WARNING: The following contains minor spoilers for the third episode of The Mandalorian, now streaming on Disney+.
Star Wars created and calcified countless cliches when it first became a pop culture phenomenon, and one of the most notable is the trope of "Stormtrooper Aim." No matter how many Stormtroopers there are or how well trained the soldiers may be, they just never seem to hit their protagonist targets. But it looks like The Mandalorian is ready to reverse their reputation.
Stormtrooper Aim has been something of a plot hole in the Star Wars franchise ever since A New Hope. Before the white-armored soldiers ever showed their skills on screen, a line of dialogue hinted at their deadly reputation. When Obi-Wan Kenobi inspects the aftermath of a skirmish and breaks down the details for young Luke Skywalker, he says "These blast points are too accurate for sand people. Only Imperial Stormtroopers are so precise." The line was meant to instill dread for when viewers finally meet these Imperial Stormtroopers.
Rewatching that line is almost comical given all the Star Wars media produced since. Stormtroopers are famously imprecise, despite Obi-Wan's words or his years of experience dealing with them first hand. Throughout the original films, prequels and even the recent spate of sequel films Stormtroopers almost never hit a main character they aim at.
Especially after gaining further insight into the training of Stormtroopers, their imprecision is baffling. One would think that elite trained soldiers would be able to nail a target from the relatively short distances over which their conflicts most often occur. Whether they are on open battlefields shooting at stationary targets or in the narrow hallways of the Death Star, the Stormtroopers just never seem to hit the heroes with their blaster bolts.
From an out-of-universe perspective it's easy to see why. Protagonists often wear what's referred to as "plot armor," which is the requirement that they make it through relatively minor conflicts unharmed so they can proceed through the rest of the story. Tropes like "Stormtrooper aim" and "plot armor" often serve as criticism for a lack of realistic storytelling, as they can pull audiences out of the story and keep the danger of any given sequence from resonating.
However, The Mandalorian has not been so willing to fall into this same trap. In the latest episode, the series' hero, Mando, gets hit multiple times by Stormtroopers. Blaster bolts explode against him as he invades a complex, his stealth advantage thrown totally to the wind once he is discovered. It comes as a small but reassuring detail amidst all the action that not all Star Wars creators will continue to make the past mistakes.
Of course, it's not as though the Stormtroopers in the episode just gunned down Mando and left him a smoking husk on the ground. The blast bolts hitting him were likely added to show the durability of his newly-won armor. Now replete with a freshly forged Mandalorian cuirass, the scene helps fortify the Mandalorians' reputation for fearsome fighting skill and capable craftsmanship.

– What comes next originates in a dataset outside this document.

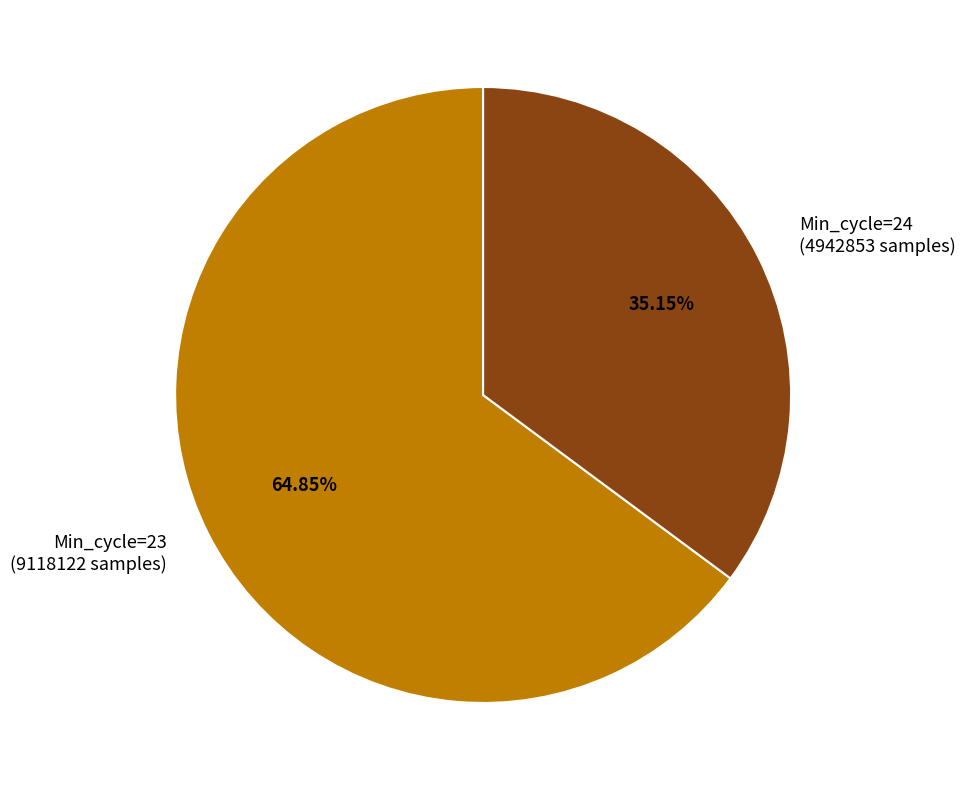

How many slices are in this pie chart?

2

It's only natural that the character's literal armor would strengthen his plot armor, so it's not as though the show completely escapes some of the hazards of including such familiar tropes. But it's common sense that a hero would make it through violent conflicts early in the story so they can stick around until the end. The trick for a storyteller is juggling tropes so that no single one feels overused, and The Mandalorian managed just that.
Stormtrooper aim's heavy use throughout the franchise makes these villains look buffoonish and unthreatening. Seeing that the Stormtroopers Mando fights can actually hit their target helps establish the threat they could pose in future conflicts all the more. When audiences see characters who do not wear such powerful plot armor, it increases their investment in the dangerous situations portrayed. Could Mando getting hit by blaster fire now hint at a future ally's fate at Mando's side?
Either way, however small the detail is, it helps fill in the plot hole first created by Obi-Wan's observation from Star Wars' first film. For the oft-used henchman to feel threatening it is important that their attacks actually have consequences -- and it only makes sense that Star Wars' grittiest and most down-to-earth project yet would be the one to address the issue.
Created by Jon Favreau, The Mandalorian stars Pedro Pascal, Gina Carano, Carl Weathers, Giancarlo Esposito, Emily Swallow, Omid Abtahi, Werner Herzog and Nick Nolte. A new episode arrives each Friday on Disney+.